あるいは、頭で理解はしているが心で実感はしていない、ということも多々ある。
僕はつい最近、四十数年生きてきて初めて、蛍が光るのを見たし、ツクシが苦いのを味わった。
知ることは大事だ。そもそも知らなければ始まらない。
しかし、それだけではなく、心で実感することこそが、その物を本当に「知る」ということなのだと思う。
蛍が光ることや、ツクシが食べられることは、調べれば分かる。しかし、その光が作る幻想的な空間は、その苦さが教える春の味は、実際に見て、食べた人だけにしか分からない。
蛍が光るということは、ツクシが食べられるということは、それはこういうことだったんだ。
今学期から、ある大学に憲法の講義をしに行っている。学生は、看護士や教師、医療技師を目指している人なので、法律に興味はないのだろう。そんな中で、僕の拙い授業につきあってくれている。
おそらく全員が、憲法というものを聞いたことはあったと思う。しかしまた、おそらく全員が、憲法は誰に義務を課すものか、ということは、知らなかったと思う。
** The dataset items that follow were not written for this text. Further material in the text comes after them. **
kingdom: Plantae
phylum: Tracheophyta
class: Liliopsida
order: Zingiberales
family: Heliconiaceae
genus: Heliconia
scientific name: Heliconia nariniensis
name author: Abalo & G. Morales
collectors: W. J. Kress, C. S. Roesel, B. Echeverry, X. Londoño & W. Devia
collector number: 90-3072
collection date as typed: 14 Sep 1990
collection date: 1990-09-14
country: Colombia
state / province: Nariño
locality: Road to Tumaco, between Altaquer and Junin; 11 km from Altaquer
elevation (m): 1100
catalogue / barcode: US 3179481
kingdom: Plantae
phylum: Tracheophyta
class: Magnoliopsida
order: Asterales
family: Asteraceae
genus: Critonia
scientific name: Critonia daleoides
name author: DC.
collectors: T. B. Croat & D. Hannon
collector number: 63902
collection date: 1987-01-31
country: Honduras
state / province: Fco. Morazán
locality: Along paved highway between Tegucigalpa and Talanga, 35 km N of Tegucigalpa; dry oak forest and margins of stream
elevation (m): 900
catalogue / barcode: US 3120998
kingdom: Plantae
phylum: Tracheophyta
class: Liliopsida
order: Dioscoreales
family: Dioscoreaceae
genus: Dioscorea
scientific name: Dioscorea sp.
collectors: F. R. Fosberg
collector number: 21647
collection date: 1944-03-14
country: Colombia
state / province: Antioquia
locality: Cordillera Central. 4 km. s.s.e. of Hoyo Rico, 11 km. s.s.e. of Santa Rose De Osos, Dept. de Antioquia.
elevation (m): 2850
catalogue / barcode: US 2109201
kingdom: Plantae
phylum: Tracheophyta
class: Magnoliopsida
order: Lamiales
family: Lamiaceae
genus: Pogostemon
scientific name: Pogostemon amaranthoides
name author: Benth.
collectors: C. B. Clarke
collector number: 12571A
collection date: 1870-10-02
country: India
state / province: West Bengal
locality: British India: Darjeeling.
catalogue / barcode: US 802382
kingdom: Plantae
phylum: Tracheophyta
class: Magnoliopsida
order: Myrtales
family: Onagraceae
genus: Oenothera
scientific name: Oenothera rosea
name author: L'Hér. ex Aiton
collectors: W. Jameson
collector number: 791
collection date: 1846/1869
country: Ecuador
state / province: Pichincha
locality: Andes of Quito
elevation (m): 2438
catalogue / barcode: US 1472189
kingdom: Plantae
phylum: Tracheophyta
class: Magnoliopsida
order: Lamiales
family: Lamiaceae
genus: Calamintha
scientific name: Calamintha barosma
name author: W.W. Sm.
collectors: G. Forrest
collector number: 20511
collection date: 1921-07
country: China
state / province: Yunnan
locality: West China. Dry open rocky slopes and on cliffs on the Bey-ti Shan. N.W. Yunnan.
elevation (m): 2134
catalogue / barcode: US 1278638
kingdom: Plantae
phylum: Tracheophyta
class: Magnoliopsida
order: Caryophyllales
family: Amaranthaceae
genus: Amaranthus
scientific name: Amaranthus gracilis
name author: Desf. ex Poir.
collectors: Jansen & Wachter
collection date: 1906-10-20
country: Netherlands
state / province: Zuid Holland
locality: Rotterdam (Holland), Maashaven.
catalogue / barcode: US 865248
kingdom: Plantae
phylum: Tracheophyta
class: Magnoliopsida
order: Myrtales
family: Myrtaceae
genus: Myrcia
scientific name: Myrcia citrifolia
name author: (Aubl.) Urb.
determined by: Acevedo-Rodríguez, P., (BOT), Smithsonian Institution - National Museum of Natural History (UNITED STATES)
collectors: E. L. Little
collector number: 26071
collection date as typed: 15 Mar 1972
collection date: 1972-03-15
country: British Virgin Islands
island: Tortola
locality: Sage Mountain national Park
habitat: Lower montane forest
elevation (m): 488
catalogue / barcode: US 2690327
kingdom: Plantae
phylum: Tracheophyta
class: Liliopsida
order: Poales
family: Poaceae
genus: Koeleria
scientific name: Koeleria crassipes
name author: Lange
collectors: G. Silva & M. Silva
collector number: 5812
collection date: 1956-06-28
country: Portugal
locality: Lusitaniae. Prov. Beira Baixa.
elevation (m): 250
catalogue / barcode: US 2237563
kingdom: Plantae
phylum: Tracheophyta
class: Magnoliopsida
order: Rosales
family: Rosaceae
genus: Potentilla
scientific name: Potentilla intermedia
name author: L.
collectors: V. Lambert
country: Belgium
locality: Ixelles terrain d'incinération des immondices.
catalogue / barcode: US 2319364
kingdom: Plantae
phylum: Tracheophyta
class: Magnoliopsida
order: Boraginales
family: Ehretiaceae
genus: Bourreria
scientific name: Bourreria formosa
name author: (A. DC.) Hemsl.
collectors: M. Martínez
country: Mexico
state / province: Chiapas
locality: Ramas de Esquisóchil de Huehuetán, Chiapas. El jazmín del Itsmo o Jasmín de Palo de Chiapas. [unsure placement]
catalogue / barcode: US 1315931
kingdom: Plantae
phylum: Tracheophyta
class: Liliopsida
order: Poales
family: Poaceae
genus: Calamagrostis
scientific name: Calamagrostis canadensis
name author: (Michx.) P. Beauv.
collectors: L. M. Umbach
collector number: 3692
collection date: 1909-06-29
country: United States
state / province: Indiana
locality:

中学の時から社会などで習っているはずなのに、三権分立というような言葉を覚えたはずなのに、憲法は権力から国民を守るためのものだという根本的なことを、知らないままだ。我々は憲法に守られているのだということを、知らないままだ。憲法は、公権力を縛るためのものだ。なのに、我々国民が義務を負い、我々国民が憲法に縛られている、とさえ思われてる。
知ることは大事だ。そもそも知らなければ始まらない。少なくとも僕の授業に出てくれた学生たちは、知ってくれたはずだ。
もうすぐ終戦記念日。戦争を知らない僕などが言うのもおこがましいが、体験はできなくても、いろんな話をテレビで見たり、経験を人から聞いたりすることはできる。そして多くの人に、実感し、「知って」ほしいと思う。
我々は憲法に守られているのだ。